The role of the Subject Leader is pivotal in the successful implementation of our curriculum. Each curriculum subject has a dedicated leader who works alongside the Curriculum Lead on the curriculum design, delivery and impact in their own curriculum area. Subject leaders and leaders at all levels regularly review and quality assure their subject area to ensure coverage, breadth and balance. Regular opportunities are provided to continually develop in their own subject knowledge, expertise and practical skill so they can support curriculum development and their colleagues throughout school. As a school, we make a conscious effort to engage with drivers that will enable further development and excellence in specific areas, e.g. we have been awarded the Science Quality Mark.
WOW Days / The Big Idea
Each curriculum theme begins with a ‘Big Idea’ that gives the purpose and context to the ideas behind ‘why’ we are learning this. Each Big Idea is an enquiry based questions that drives learning within History or Geography (alternating every half term). The children begin their learning with a ‘WOW day’; an emersion into the theme that inspires thought, promotes questions and gives all children, regardless of background and prior experience, the motivation and aspiration to find out more.
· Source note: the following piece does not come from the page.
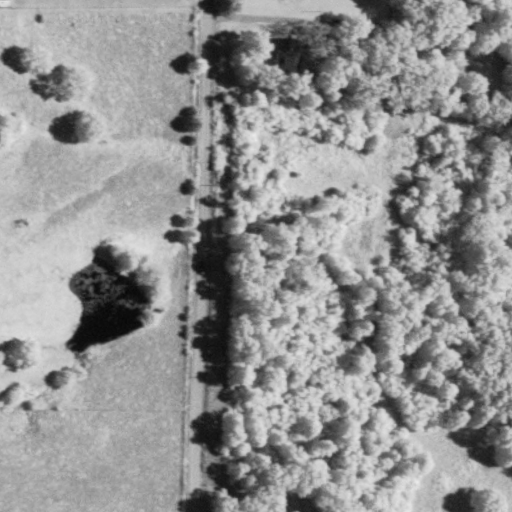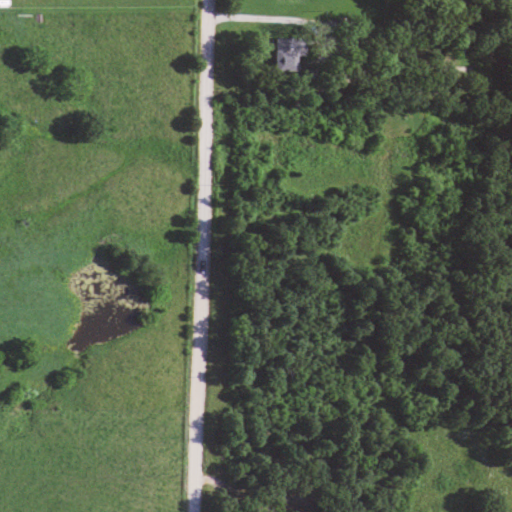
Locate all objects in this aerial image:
building: (287, 50)
road: (200, 256)
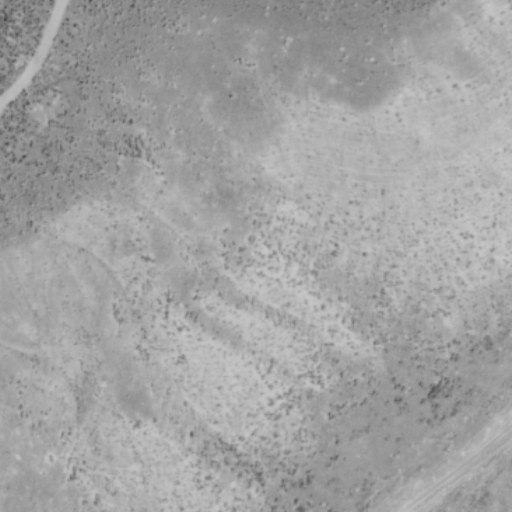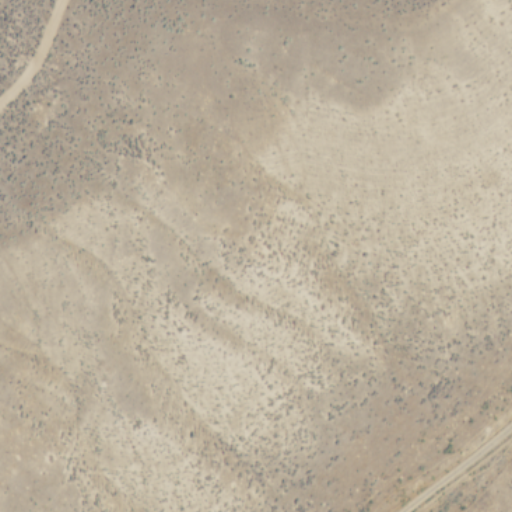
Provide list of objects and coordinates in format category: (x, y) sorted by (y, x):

Our curriculum is strategically mapped out to ensure pupils acquire and retain knowledge, vocabulary and skills in a well-planned sequence of lessons that allow for concept connections. The Big Idea enquiry questions are carefully sequenced across the phases to ensure pupils acquire the knowledge and skills needed for them to be successful in their next stage of learning. New learning is based upon what has been taught before and links are made in and between subjects over time, ensuring subject depth, coherence and progression. These meaningful links help to fully embed concepts into pupils’ long term memory.
Within individual subjects, Subject Leaders clearly define the sequence of learning. The first lesson within a unit of learning begins with revisiting prior learning to provide a context upon which they can integrate their new knowledge. Knowledge Retention grids are used at the beginning of a lesson, to review prior learning, supporting children to strengthen memory and retention of key knowledge.
High quality texts are used to support the delivery of lessons across the curriculum, e.g. as a hook to engage learners in a concept or using a non-fiction text to extract facts. This allows for a smooth transfer of skills from English lessons into wider subjects, giving learning a real meaning. Key vocabulary is interwoven within all lessons and builds on prior learning.
Educational visits / visitors
Our curriculum goes beyond the experiences of the classroom to ensure that pupils are exposed to the richest and most varied first hand experiences that we can provide. We benefit from the rich history and geography of our local area by embedding our curriculum in the children’s own environment. Relevant and memorable experiences are developed for each theme, such as our WOW days, visits, visitors, fieldwork and residential visits.
Assessment and retention of learning is used routinely in classrooms to inform teaching sessions and sequencing with both knowledge acquisition and application being well balanced. The curriculum is planned and taught rigorously, supporting children to deepen their understanding of key knowledge and skills so that they can be recalled and applied in varied contexts. Regular low stakes tests and retrieval activities are used to strengthen memory and retention of key knowledge, e.g. the use of Retrieval Practice Grids at the beginning of a lesson. This responsive assessment process is used to determine whether pupils are ready to move to the next sequence in the planned lessons and if barriers need to be addressed.